修正内容は上に書いた通り. ついでに extintr.c:preproc() で,必要なもののみマスク処理を行うように修正した.

さらに,前回の修正では実はサービスコール呼び出し時に変数 current がそのまま 残っていて,kz_send() が誤動作していた.この対策として,サービスコールの 呼び出し(srvcall_proc())の先頭で current をNULLにするように修正.

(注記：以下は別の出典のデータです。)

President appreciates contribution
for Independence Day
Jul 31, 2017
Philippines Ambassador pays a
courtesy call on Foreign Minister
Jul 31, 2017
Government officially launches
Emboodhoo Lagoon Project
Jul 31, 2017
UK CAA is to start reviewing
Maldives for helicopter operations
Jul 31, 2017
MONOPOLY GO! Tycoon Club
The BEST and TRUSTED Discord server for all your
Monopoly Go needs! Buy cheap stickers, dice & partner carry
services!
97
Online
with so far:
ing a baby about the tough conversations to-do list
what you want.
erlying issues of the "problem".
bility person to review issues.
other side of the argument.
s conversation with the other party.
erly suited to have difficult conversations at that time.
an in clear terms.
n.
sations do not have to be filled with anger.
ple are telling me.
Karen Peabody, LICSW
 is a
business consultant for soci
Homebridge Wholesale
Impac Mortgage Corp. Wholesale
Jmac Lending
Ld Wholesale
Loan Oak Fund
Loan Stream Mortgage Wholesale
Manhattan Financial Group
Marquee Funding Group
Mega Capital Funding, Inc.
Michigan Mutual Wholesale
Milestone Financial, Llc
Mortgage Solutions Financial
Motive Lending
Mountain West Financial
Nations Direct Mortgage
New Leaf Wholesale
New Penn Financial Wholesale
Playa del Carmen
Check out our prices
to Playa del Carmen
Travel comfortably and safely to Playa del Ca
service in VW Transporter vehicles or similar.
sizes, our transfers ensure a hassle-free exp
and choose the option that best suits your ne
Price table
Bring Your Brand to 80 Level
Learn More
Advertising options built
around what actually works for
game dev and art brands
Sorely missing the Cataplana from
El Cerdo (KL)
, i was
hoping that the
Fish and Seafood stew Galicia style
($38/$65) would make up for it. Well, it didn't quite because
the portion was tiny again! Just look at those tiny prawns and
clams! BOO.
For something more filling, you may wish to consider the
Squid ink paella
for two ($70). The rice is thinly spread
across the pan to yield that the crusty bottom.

あと,これは前回ちょっと誤解していたのだけど,割り込み処理からシステムコールを 呼んだ場合には current == NULL となっているので, thread_intrvec() の

  if (current == NULL) {
    return;
  }
という処理でそのままシグナルハンドラから戻り,前の処理が続行されるように なっていた.なので,前回言った 「システムコールのあとにそのまま処理が戻ってこない」というのは間違いだった. ただ,サービスコール呼び出し時に current を NULL にするように修正したので, 上記処理が残っているとまずいし,そもそもサービスコールを呼んだ場合に current が変更されてしまい,NULLになっている可能性もあるので,やっぱし 上記処理はまずい.もともと上記の処理は第32回に割り込みハンドラ中から システムコールを呼べるようにするために追加した処理で,これは前回サービスコール を実装することで廃止した動作なので,今となっては不要な処理だ. ということで,上記の処理は削除する.

ついでに前回のコードだと,たまに動作が止まってしまうことがあったのだが, 今回の修正でなんかそれが発生しなくなった.優先度がらみで割り込みがマスクされ, そのままコンテキストが変わってしまうと,発生したシグナルが消えてしまうのかも しれない.まあちょっとよくわかっていないのだが.うーん不明.